If you’ve been following my urban paranormal/vaginal fantasies reviews will probably have noticed something by now – I tend to prefer the werewolf and fae story lines and dislike the ones about vampires.  It’s ok if vampires are in your story or ‘verse, I’m just not partial to them as leads.  (Buffy the Vampire Slayer is my favorite TV series but otherwise, Twilight, True Blood, Anne Rice…. all that stuff just makes me really really tired.  For some reason, reanimated corpses are not sexy to me.  Yeah – I don’t like zombies either.)  Anyway….  So as much as I disliked the second Mercy Thompson books for being all about vampires and their crazy bloodsucking, power hungry ways, I LOVED the third book for being about scary, dark, power hungry, ancient, inscrutable fae.  These kinds of stories, based on the dark truths in our older European mythology, really speak to me on a deep level.  In this book, Mercy is tracking a serial killer who somehow is able to overcome the all-powerful and mysterious fae.  In doing so, she draws more and more attention to herself in the supernatural community – something neither she, nor her love interests, approves of in any way.  In case you’re worried, no this isn’t the sparkly white light fairy godmother type stuff that is so annoying in the Sookie Stackhouse novels.  These fae are dark, bloodthirsty and… weird.  Their motivations and ethics are very different from that of humans and that makes them very interesting as characters.  They’re hungrier, more intense humans in the way that vampires are.  If werewolves seem to represent the animal side of nature, then I’d say the fae represent the invisible side of nature – weather, earth forces, stuff like that.  Of course, I could just be reading A LOT into it.  As with the books before, this one moves forward Mercy’s personal relationships in a believable and satisfying way (she’s not in stasis or bouncing back and forth between a number of guys – she’s really figuring things out with Adam and Samuel).  This book is way more intense than the other ones and I actually cried at the end of it.  I love it when a series can be fun and silly but still take on real things with emotional truthfulness.  Really enjoyed this book and highly recommend the series.

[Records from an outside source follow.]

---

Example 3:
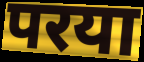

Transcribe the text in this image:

परया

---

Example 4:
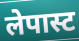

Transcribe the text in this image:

लेपास्ट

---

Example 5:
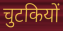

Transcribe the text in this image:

चुटकियों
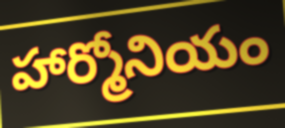
హార్మోనియం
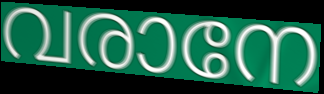
വരാനേ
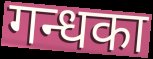
गन्धका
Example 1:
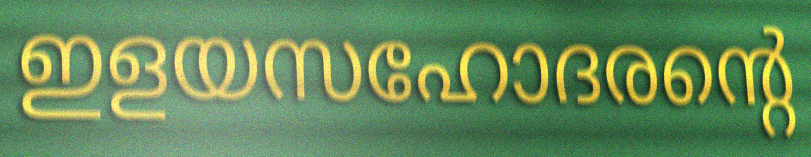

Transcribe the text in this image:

ഇളയസഹോദരന്റെ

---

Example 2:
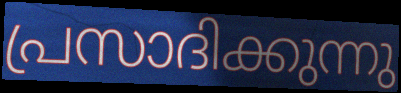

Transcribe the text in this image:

പ്രസാദിക്കുന്നു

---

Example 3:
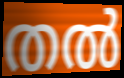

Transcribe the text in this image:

തൽ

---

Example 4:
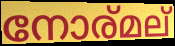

meilufay’s #CBR4 review #26 Blood Bound (Mercy Thompson #2) by Patricia Briggs

I absolutely loved the first Mercy Thompson book, and I adore the series over all, but I didn’t enjoy this book as much as the others.  The storyline, involving the vampire subculture of this series, is probably at fault here because I’m beyond over vampires.  In particular, the character of Stefan (the Scooby Doo loving vampire who has a crush on our Mercy) just doesn’t come across to me.  Of course, there’s some fun stuff involving the tension between Mercy, Adam and Sam (who is now her roommate).  Basically I liked all the stuff in this book that *didn’t* have anything to do with the plot.  Still, I enjoyed the book and I love the series.